Beefing up IRS enforcement could help address some of that gap, the Treasury report said. The key part of the tax compliance proposal is to increase the size of the IRS budget by about $80 billion over a decade, nearly increasing its size by 50 percent. Some of that funding would go to significantly increase the number of IRS agents and personnel, after the tax agency’s budget was cut by about 20 percent because of changes pushed by congressional Republicans.

Treasury says its plan would lead to the hiring and retention of 5,000 new enforcement personnel. It would in particular allow the IRS to hire “specialized” enforcement staff, particularly by funding the IRS divisions focused on scrutinizing large corporations and “global high-wealth and high-income individuals.”

The funding would also include about $6 billion for modernizing the IRS’s information technology systems and security funding. The Treasury report said “the IRS defends against approximately 1.4 billion sophisticated cyberattacks” each year. The funding would also help the administration implement its expansive tax credit programs, such as a new child benefit for tens of millions of American parents.

Increasing the IRS budget would require congressional approval, and although Democrats are largely supportive, the GOP is expected to oppose the change.

The second key proposal is to strengthen requirements surrounding what banks must tell the IRS about their customers. The agency would then use the additional information provided by the banks to “better target enforcement activities,” Treasury said Thursday, a measure in particular aimed at improving voluntary compliance through a deterrence effect.

Steve Rosenthal, a tax expert at the nonpartisan Tax Policy Center think tank, has raised questions about the administration’s reporting requirement plan and argues that it would cast too wide a net, by targeting not just the kinds of firms where underreporting is common but a much wider set of firms than would be useful or necessary.

“The assertion that rich guys are cheating to this level is unsupported by the literature,” Rosenthal said.

The third and fourth parts of the plan involve overhauling outdated IRS technology — some of which dates to the 1960s — so it is better at identifying tax evasion, as well as new penalties on tax preparers who “commit or abet” tax fraud.

Treasury’s plan would also target cryptocurrency as part of its enhanced reporting requirements, with cryptocurrency companies required to provide the IRS with more financial information. The reporting requirements would affect businesses receiving cryptocurrency with a fair market value of more than $10,000.

It described cryptocurrency and virtual currency as a “significant concern,” adding that they had grown to $2 trillion in market capitalization.

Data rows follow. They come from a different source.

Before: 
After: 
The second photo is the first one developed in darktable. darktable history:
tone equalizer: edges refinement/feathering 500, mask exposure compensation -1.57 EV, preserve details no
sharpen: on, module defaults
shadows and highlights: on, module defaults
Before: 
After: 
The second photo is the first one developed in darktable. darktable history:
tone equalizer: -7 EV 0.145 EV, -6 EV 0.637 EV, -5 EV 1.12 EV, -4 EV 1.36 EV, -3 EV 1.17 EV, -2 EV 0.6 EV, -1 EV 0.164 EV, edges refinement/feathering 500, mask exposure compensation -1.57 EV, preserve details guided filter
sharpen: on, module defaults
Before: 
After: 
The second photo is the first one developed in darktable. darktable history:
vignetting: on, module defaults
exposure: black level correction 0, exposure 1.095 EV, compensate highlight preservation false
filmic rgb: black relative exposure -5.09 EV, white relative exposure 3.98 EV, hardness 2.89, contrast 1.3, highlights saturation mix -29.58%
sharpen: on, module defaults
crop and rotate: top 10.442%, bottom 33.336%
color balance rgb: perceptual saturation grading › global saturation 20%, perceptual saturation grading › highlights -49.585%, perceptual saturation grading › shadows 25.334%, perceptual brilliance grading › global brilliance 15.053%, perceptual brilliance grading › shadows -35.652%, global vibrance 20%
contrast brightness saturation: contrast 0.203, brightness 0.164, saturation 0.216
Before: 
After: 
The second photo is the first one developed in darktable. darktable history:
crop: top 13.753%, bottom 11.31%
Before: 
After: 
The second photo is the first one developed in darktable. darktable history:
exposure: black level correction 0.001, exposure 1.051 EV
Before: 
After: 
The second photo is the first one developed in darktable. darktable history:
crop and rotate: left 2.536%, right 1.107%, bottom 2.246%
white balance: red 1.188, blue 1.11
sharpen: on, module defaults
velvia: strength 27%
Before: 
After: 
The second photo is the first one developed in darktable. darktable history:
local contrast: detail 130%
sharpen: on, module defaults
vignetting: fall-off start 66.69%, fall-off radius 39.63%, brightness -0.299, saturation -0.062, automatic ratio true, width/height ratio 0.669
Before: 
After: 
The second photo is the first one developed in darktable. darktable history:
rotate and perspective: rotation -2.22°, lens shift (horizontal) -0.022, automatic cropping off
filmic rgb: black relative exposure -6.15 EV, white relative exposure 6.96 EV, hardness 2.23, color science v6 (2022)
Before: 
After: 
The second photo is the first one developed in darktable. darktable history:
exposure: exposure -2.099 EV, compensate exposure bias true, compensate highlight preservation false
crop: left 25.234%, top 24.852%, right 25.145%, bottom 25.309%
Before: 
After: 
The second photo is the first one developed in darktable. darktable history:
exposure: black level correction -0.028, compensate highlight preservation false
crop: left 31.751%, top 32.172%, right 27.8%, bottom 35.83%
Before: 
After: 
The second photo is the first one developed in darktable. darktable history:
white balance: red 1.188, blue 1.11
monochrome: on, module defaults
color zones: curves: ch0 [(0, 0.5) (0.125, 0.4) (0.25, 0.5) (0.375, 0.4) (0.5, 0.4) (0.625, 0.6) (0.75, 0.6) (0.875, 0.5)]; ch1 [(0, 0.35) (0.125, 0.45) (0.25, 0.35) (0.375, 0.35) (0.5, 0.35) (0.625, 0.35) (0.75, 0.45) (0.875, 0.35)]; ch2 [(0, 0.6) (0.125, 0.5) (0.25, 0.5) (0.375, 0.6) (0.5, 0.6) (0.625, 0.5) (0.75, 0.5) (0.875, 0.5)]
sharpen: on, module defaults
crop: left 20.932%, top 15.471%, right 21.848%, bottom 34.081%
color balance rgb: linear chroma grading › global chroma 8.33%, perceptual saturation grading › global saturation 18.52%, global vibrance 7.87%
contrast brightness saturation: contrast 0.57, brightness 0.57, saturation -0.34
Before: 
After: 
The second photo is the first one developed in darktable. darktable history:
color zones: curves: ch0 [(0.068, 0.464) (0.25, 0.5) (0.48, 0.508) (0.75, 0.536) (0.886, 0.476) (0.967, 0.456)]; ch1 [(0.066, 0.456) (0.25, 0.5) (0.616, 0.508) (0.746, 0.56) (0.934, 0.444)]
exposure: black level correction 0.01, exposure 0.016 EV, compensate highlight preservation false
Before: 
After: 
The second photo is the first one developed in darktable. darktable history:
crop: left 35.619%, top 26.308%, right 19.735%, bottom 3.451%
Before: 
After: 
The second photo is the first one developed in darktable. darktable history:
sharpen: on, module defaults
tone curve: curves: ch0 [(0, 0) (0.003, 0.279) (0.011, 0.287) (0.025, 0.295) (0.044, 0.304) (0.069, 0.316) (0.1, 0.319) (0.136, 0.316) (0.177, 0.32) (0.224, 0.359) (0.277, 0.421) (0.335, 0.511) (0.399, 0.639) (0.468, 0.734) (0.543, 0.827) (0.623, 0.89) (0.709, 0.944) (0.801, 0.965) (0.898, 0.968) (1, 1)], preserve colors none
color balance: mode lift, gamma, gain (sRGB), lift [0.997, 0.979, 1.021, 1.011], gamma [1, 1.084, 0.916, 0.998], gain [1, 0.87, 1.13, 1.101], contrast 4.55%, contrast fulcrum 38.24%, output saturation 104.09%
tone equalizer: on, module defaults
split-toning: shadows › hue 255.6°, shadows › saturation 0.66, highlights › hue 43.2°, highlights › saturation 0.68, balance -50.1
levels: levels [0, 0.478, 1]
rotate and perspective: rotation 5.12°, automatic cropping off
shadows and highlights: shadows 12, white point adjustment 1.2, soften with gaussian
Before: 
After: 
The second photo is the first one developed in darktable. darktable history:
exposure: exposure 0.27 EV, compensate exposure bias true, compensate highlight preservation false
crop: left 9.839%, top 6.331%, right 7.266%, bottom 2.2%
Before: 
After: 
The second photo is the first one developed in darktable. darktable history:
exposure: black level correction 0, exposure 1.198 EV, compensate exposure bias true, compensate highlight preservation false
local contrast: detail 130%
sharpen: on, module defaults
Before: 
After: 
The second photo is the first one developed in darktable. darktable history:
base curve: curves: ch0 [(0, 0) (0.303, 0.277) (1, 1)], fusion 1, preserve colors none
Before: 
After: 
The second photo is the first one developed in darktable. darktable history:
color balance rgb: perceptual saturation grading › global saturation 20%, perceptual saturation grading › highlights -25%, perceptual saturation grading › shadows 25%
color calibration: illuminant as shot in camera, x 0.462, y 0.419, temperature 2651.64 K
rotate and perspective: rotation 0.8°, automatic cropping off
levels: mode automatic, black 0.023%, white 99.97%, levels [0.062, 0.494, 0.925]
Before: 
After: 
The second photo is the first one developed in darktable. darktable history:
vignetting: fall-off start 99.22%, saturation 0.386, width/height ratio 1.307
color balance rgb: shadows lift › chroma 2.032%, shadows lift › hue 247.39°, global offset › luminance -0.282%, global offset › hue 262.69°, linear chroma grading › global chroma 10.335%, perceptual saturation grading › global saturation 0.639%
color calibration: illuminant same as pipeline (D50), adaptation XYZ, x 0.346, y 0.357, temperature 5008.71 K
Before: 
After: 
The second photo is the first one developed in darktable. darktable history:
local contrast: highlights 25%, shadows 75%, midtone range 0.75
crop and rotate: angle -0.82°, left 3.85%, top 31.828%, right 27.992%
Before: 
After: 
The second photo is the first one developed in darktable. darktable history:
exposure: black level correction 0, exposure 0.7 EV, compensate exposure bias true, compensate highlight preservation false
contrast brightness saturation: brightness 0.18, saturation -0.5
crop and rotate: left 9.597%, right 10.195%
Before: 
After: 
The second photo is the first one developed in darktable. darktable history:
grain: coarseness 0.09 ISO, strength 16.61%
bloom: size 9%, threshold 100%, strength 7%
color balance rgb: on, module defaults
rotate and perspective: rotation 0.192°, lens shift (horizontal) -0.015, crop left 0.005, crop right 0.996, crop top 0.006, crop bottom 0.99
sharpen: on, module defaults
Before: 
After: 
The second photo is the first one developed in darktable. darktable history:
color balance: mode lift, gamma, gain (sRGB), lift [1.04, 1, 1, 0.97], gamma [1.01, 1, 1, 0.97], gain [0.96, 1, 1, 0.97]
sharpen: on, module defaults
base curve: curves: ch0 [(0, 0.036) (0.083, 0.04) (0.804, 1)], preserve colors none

“Cryptocurrency already poses a significant detection problem by facilitating illegal activity broadly including tax evasion,” the report said.

Bitcoin and other cryptocurrency had been extremely volatile this year, with some rocketing in value only to slide markedly and suddenly.

Treasury officials have emphasized that their efforts are aimed at reversing the decline in scrutiny of particularly high-income taxpayers and businesses. Audit rates for corporations with more than $20 billion in assets fell from 98 percent in 2010 to 50 percent in 2018, Treasury’s report said. Taxpayers earning more than $10 million faced audit rates of 19 percent in 2010 but just 7 percent in 2018. Audit rates declined for taxpayers broadly, but the decline in audits for the rich was particularly pronounced.